Le 1er novembre 2018, des centaines de consommateurs ont vu leur téléphone bloqué par Free. L’opérateur les a « blacklistés » car l’IMEI de leur téléphone (un numéro unique de 15 à 17 chiffres, propre à chaque téléphone) avait été inscrit au registre des appareils volés ou perdus. D’après l’opérateur, il s’agirait de téléphones loués par leurs services. Mais certains clients, au lieu de les restituer à Free, les ont revendus sur le Bon Coin ou à un magasin de produits d’occasion, en toute illégalité.
Plus de 700 personnes seraient concernées. Certains avaient acheté leur téléphone d’occasion encore sous emballage, d’autres avaient bien pris soin de vérifier en amont le numéro IMEI pour s’assurer que le téléphone n’était pas volé. Ils pensaient donc avoir fait une transaction en toute bonne foi. Quant aux magasins d’occasion, ils effectuent toujours cette vérification avant de revendre des appareils. Le problème, c’est que si l’IMEI permet de s’assurer que le téléphone n’est ni volé, ni perdu, il ne permet pas de savoir s’il s’agit d’un appareil loué. Aucune liste des téléphones en location n’est fournie par les opérateurs, affirme l’un des leaders du marché.
Interrogées par le magazine 60 millions de consommateurs, les enseignes Cash Express, Easy Cash et Happy Cash se sont engagées à échanger les téléphones bloqués par un modèle équivalent ou identique. Elles se réservent en revanche le droit de porter plainte contre Free si l’opérateur ne cesse pas ce blocage.
Une capitaine du service d’information et de communication de la police nationale a indiqué à « 60 » que le fait de considérer ces téléphones comme volés serait juridiquement contestable. Il s’agit plutôt d’un abus de confiance. Free a en effet remis volontairement le téléphone au locataire (futur vendeur), alors que dans le cas d’un vol, il n’y a pas de consentement. Free est toutefois également victime dans cette affaire. Par ailleurs, d’après les conditions générales du service de location de mobiles de Free, l’opérateur reste propriétaire de l’appareil qui ne peut être ni cédé, ni loué, ni prêté à un tiers par l’utilisateur. Le fait de payer une pénalité pour non-restitution ne vaut pas non plus transfert de propriété. Free serait donc en droit d’effectuer un blocage, même si cela n’est pas stipulé dans les conditions générales de vente.

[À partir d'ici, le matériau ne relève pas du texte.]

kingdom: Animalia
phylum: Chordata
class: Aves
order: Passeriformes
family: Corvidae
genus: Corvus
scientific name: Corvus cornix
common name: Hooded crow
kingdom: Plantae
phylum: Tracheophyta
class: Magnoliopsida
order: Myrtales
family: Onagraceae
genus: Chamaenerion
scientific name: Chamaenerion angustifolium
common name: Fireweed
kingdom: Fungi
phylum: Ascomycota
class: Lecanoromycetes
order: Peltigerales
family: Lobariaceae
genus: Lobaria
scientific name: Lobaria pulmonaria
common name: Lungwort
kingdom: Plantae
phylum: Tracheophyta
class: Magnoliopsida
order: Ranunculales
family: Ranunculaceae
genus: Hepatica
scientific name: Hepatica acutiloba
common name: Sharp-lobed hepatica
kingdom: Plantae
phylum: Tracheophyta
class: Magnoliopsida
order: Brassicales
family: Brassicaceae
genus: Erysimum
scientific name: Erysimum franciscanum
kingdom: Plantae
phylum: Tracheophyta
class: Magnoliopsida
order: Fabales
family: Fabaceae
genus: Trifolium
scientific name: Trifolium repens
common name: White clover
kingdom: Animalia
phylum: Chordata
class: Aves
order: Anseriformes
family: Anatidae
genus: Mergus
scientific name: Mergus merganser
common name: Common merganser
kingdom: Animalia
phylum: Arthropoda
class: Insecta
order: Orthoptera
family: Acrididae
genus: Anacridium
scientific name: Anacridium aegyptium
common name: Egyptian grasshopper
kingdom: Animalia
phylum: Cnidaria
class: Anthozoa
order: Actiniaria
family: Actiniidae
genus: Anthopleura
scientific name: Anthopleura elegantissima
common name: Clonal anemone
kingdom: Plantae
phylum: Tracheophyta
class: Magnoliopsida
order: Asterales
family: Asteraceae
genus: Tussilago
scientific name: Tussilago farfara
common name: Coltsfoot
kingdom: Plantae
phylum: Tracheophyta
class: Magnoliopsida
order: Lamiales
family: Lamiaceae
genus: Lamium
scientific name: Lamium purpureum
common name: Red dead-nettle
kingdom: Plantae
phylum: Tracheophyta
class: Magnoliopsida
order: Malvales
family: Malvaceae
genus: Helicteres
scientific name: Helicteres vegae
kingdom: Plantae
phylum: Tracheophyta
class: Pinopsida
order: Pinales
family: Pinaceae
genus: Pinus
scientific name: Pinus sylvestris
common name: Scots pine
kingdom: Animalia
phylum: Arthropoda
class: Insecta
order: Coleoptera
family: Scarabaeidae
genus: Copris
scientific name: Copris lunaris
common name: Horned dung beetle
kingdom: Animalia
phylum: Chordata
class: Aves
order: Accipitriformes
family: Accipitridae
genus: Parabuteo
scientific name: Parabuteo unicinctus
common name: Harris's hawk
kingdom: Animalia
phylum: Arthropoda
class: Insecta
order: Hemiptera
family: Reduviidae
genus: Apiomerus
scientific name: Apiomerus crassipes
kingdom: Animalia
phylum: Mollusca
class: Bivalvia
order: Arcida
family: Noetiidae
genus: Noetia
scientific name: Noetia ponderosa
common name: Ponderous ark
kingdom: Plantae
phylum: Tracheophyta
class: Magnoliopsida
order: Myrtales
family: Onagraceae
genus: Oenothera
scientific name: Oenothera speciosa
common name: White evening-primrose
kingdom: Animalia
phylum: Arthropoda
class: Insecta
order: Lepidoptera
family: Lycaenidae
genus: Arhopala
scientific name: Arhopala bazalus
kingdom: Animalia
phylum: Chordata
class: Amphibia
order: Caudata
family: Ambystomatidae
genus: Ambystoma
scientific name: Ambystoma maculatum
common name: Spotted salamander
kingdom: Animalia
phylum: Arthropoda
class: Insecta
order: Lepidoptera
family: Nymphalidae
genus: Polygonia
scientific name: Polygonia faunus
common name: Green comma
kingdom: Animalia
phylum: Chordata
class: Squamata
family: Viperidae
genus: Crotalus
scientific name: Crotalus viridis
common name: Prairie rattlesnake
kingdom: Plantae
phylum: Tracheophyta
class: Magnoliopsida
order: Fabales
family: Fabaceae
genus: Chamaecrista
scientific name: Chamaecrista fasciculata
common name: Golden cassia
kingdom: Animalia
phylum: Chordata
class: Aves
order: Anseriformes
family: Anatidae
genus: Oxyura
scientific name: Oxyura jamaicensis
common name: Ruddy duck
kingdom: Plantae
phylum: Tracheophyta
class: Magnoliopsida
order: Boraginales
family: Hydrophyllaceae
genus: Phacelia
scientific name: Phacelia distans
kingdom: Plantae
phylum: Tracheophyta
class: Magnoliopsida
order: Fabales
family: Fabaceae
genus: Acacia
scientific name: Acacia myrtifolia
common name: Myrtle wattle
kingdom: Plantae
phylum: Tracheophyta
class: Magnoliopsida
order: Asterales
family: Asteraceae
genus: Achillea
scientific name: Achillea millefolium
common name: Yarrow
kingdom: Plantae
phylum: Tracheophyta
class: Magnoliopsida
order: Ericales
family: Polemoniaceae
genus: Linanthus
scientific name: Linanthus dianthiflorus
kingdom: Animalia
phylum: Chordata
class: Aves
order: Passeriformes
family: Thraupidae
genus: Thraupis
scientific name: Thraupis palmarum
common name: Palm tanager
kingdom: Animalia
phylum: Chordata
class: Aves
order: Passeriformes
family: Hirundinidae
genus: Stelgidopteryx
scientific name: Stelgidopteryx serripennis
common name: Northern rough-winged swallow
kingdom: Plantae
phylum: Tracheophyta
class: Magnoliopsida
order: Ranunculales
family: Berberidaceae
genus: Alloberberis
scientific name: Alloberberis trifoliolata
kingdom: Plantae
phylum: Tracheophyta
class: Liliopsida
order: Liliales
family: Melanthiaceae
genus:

Pour autant, l’opérateur n’a pas apporté d’information sur le nombre de téléphones concernés, ni sur la procédure interne qui a mené au blocage (les services de police avaient-ils été prévenus avant ?). Pour les personnes concernées, la police invite à porter plainte contre le vendeur en fournissant un maximum d’éléments (échanges par mail ou sms, coordonnées du vendeur, lieu de la transaction…). S’il s’agit d’un particulier, le consommateur lésé peut faire jouer la garantie des vices cachés (articles 1641 et suivants du Code civil), mais les conditions d’application sont très restreintes. S’il s’agit d’un professionnel, il peut se prévaloir de la garantie légale de conformité (articles L. 217-4 et suivants du Code de la consommation) afin d’obtenir le remplacement ou le remboursement du téléphone. Attention toutefois, cette garantie ne peut être activée que dans les 2 ans suivant l’achat. Dans tous les cas, le consommateur est en droit de demander la nullité de la vente car le vendeur lui a cédé un bien qui ne lui appartenait pas (article 1599 du Code civil sur la vente de la chose d’autrui). Il faut néanmoins qu’il soit en mesure d’identifier le vendeur et de le contacter.